The other adult industry plaintiffs are performers Kayden Kross and Logan Pierce.

"Overturning this law is something I feel very passionate about. I believe the industry's current testing system works well," Steven Hirsch, founder and co-chairman of Vivid, said in a written statement.

"Since 2004 over 300,000 explicit scenes have been filmed

with zero HIV transmission. The new law makes no sense and it imposes a government licensing regime on making films that are protected by the Constitution."

Cambria said that it will also force companies out to other counties and countries where there are no restrictions on the industry.

The adult-film industry has been contemplating filing suit since last November's election.

Named as defendants are the County of Los Angeles, District Attorney Jackie Lacey and Dr. Jonathan Fielding, director of the Los Angeles County Department of Public Health.

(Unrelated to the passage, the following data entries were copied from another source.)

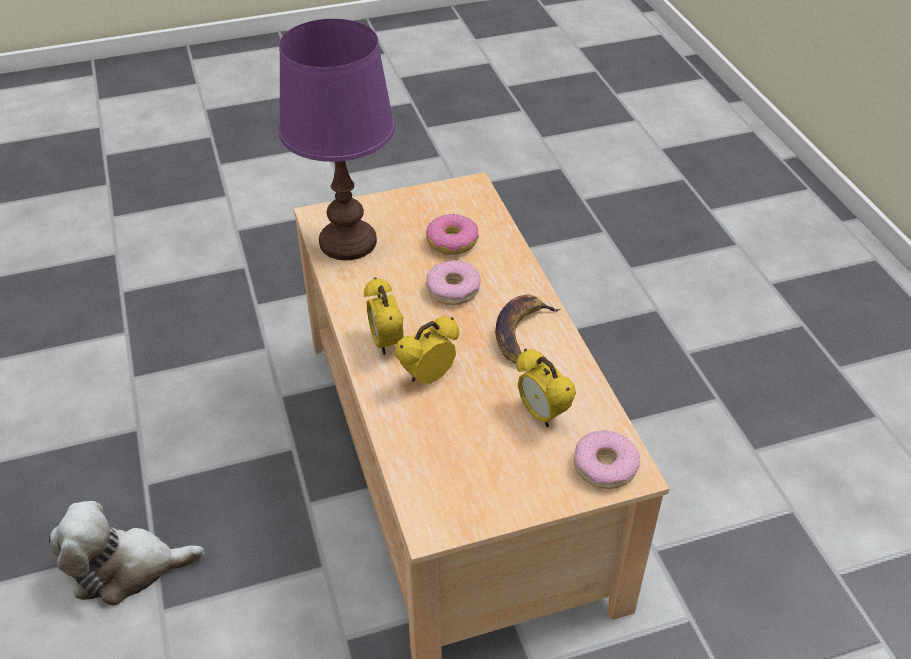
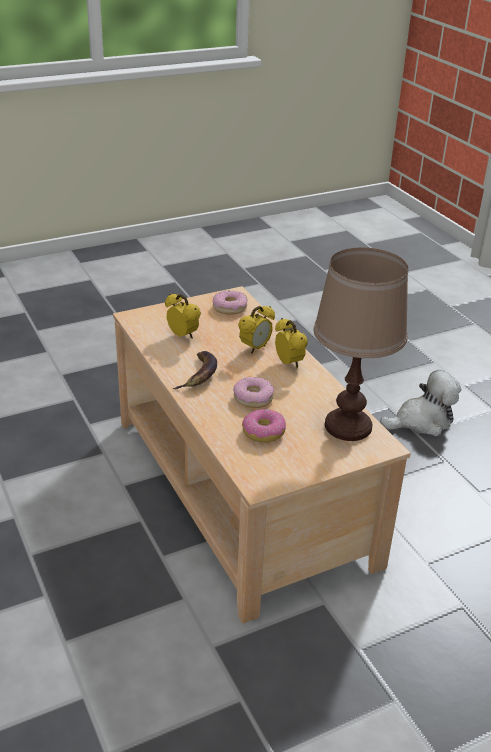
camera: 170 degrees right, 10 degrees down
(348, 241) = (347, 426): purple table lamp -> brown table lamp
(605, 466) = (147, 318): donut -> donut (230, 307)

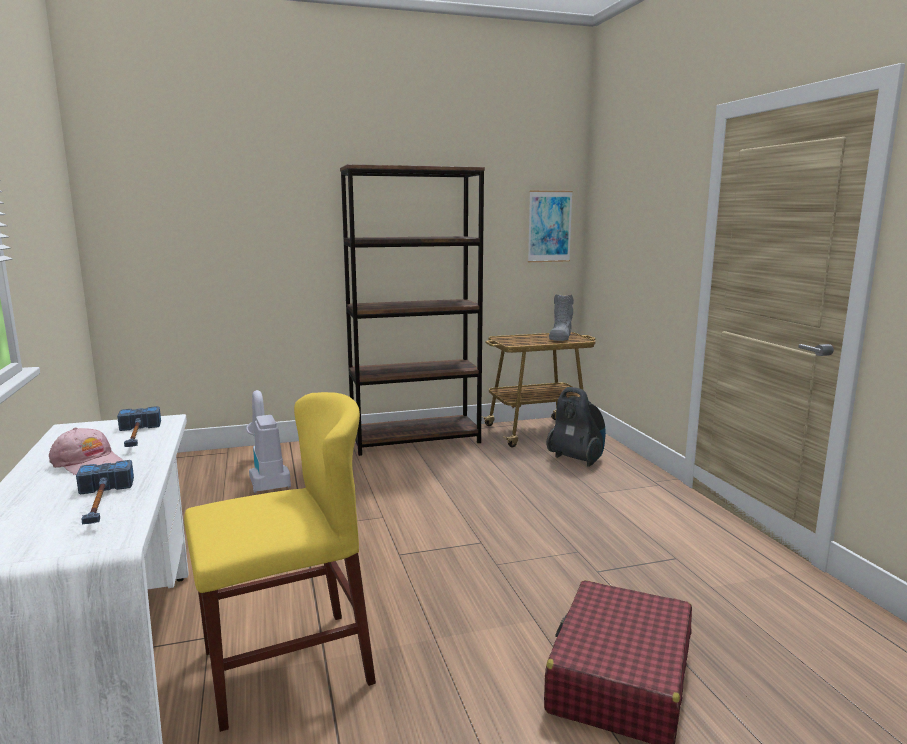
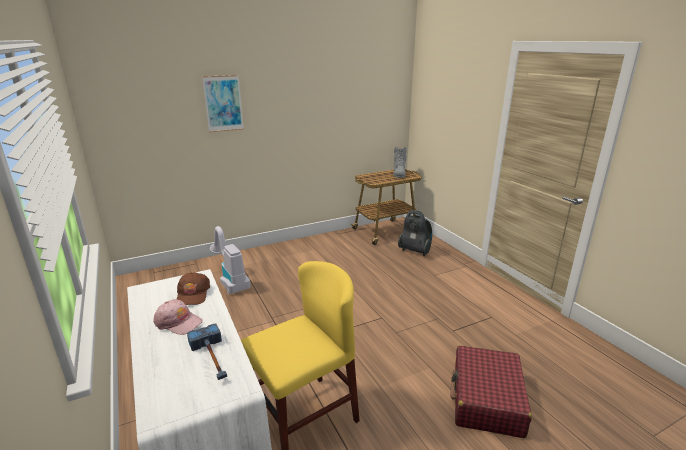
camera: 10 degrees left, 10 degrees up
(137, 437) = (193, 294): hammer -> brown cap
(415, 440) = (314, 244): brown bookcase -> none
(549, 226) = (390, 102): picture -> picture (223, 103)

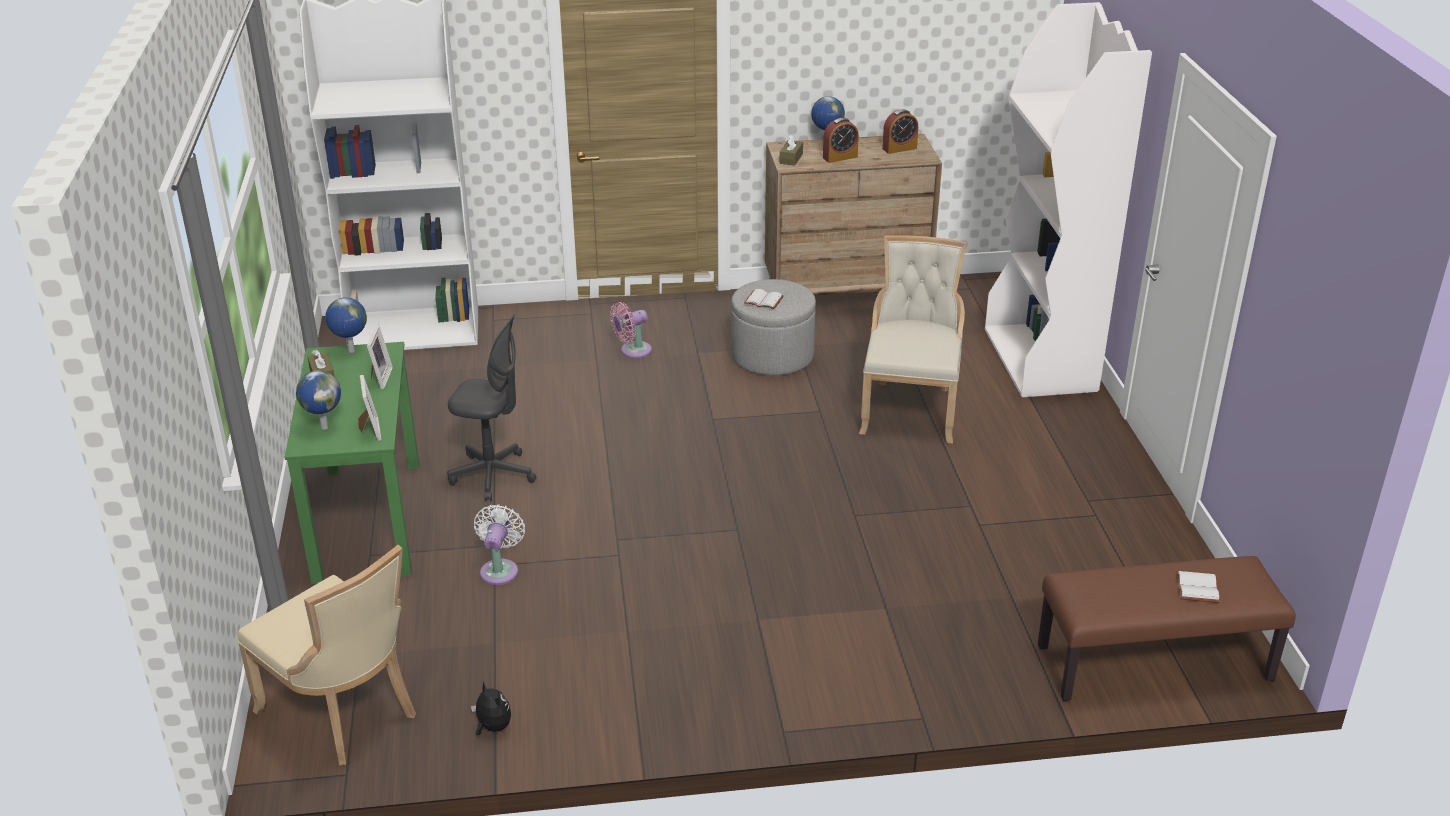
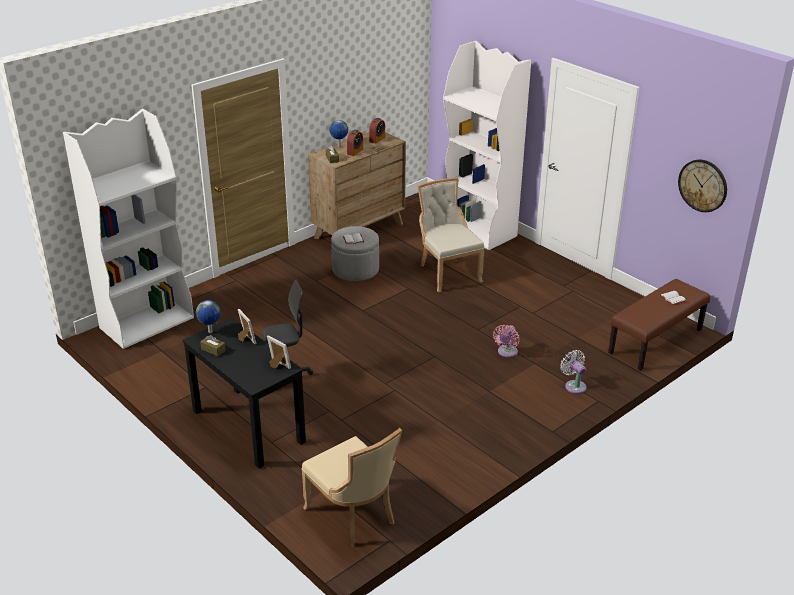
camera: 35 degrees left, 0 degrees up
(324, 427) = (251, 373): globe -> none
(344, 713) = (354, 516): beige chair -> beige chair turned 45 degrees clockwise
(368, 519) = (248, 426): green desk -> black desk
(492, 727) = (430, 488): plush toy -> none
(500, 569) = (346, 420): white fan -> white fan (574, 385)
(632, 351) = (282, 292): pink fan -> pink fan (506, 353)
(1327, 374) = (703, 185): none -> wall clock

"The county has not yet had a chance to review the lawsuit in any detail, so we won't have a comment or reaction at this time," county spokesman David Sommers said in an email Friday.

The push for Measure B was led by the AIDS Healthcare Foundation, which issued a statement Friday saying the measure is not directed at First Amendment rights but safety in a commercial enterprise.

"Their First Amendment claims will likely ring hollow with the court," Tom Myers, chief of public affairs and general counsel for the foundation, said in a statement.

"In non-adult films, we don't let people take chances that can harm themselves or others, with pyrotechnics, for example, just because they feel their creativity or expression would be stifled."

Cambria said he is now waiting for the county to respond to his clients' claims.

"We will try to bring this to a swift resolution and we hope in the next three to five months we can get a ruling on the merits," he said.